Nuu-chah-nulth (Nootka) groups have occupied the sound for at least 2000 years. The largest is the Tla-o-qui-aht (Clayoquot) nation, from whom the name of the sound is derived. The first Europeans known to enter the sound were with the sea otter trader James Hanna in 1787. Attacks on visiting ships, notably the Tonquin (1811), ensured little contact for decades. A Catholic mission was established by Reverend Augustin Brabant at Hesquiat in 1875. Norwegian, Chinese, English and Japanese settlers moved into the Tofino area beginning in the 1890s. Small steamships provided early links with Victoria. After World War II, logging roads from Alberni valley reached the area; the highway was completed in 1972.

Of the many fisheries Clayoquot Sound has sustained, the most important is salmon. Floating salmon-packing plants were common in the sound until after World War II. Commercial fisheries now share the waters with aquaculture, shellfisheries and sportfishing.

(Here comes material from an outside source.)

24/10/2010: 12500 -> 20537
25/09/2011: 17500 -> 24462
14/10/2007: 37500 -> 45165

All the region's forests were licensed in 1955 to 2 forest companies; nearly one-fourth of the timber in the sound has since been logged. Logging contractors move camps about the northern sound; the village of Ucluelet is the logging centre for the southern sound. Logs are trucked or transported by water to mills in Port Alberni and elsewhere.

Clayoquot Sound Dispute

The area is most widely known for a controversy over forest practices that began in the 1970s. In 1993, after much study, the BC government established a logging zone amounting to 62% of the crown land in Clayoquot Sound, including 17% earmarked for careful logging. Protected areas totalled 33%, but only 14% remains protected old-growth forest, notably the 21 km long Megin River valley (added to Strathcona Provincial Park).

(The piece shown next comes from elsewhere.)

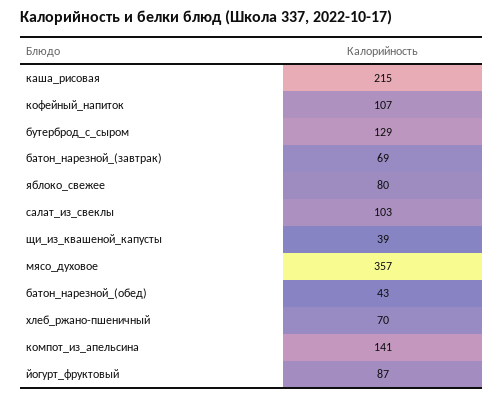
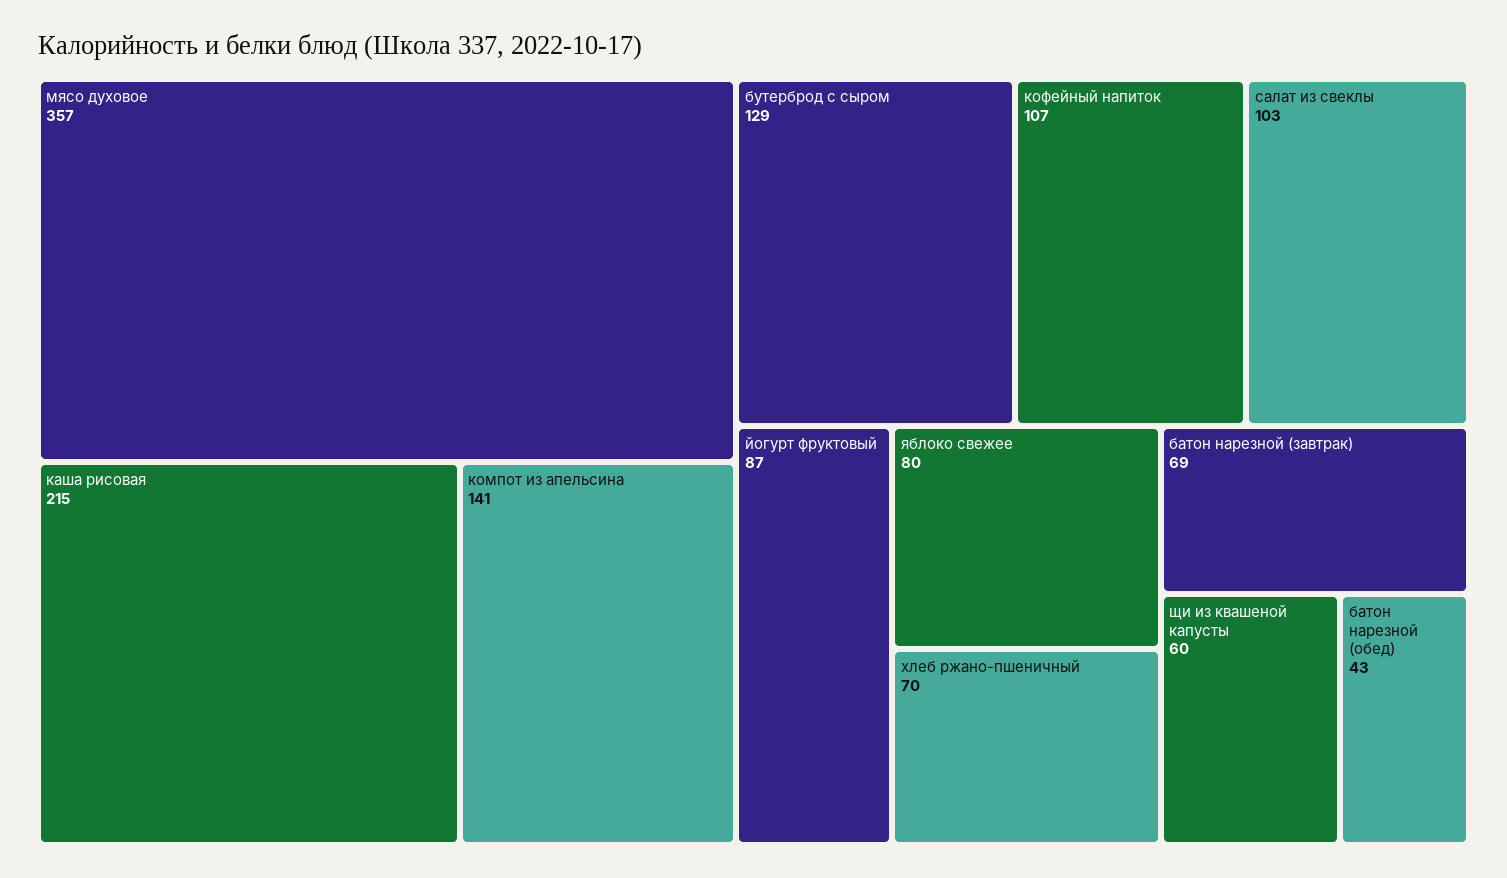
щи_из_квашеной_капусты: 39 -> 60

The plan sparked an outcry, unprecedented for a forest land-use plan. For 5 months a nonviolent protest blocked access to the only bridge to a logging site near Kennedy Lake. Logging company Macmillan Bloedel Ltd. obtained a court injunction prohibiting blockades, and the RCMP, on instruction from the province, charged violators with criminal contempt. Thousands joined the protest. A total of 859 people were arrested, tried and convicted in BC Supreme Court -- the largest act of civil disobedience in Canadian history.

In late 1993 the Nuu-chah-nulth and the BC government signed an interim agreement providing for local Indigenous review of logging plans in the sound while the land claim is settled.

A scientific panel set up to study alternatives to clearcut logging and to establish "the best forest practices in the world" recommended an end to large-scale clearcutting. The panel's findings are being implemented amid continuing debate about the rate and methods of logging in Clayoquot Sound.

In January 2000 the entire sound, including part of Pacific Rim National Park Reserve, was designated as a biosphere reserve, adding to the global profile of the wilderness area.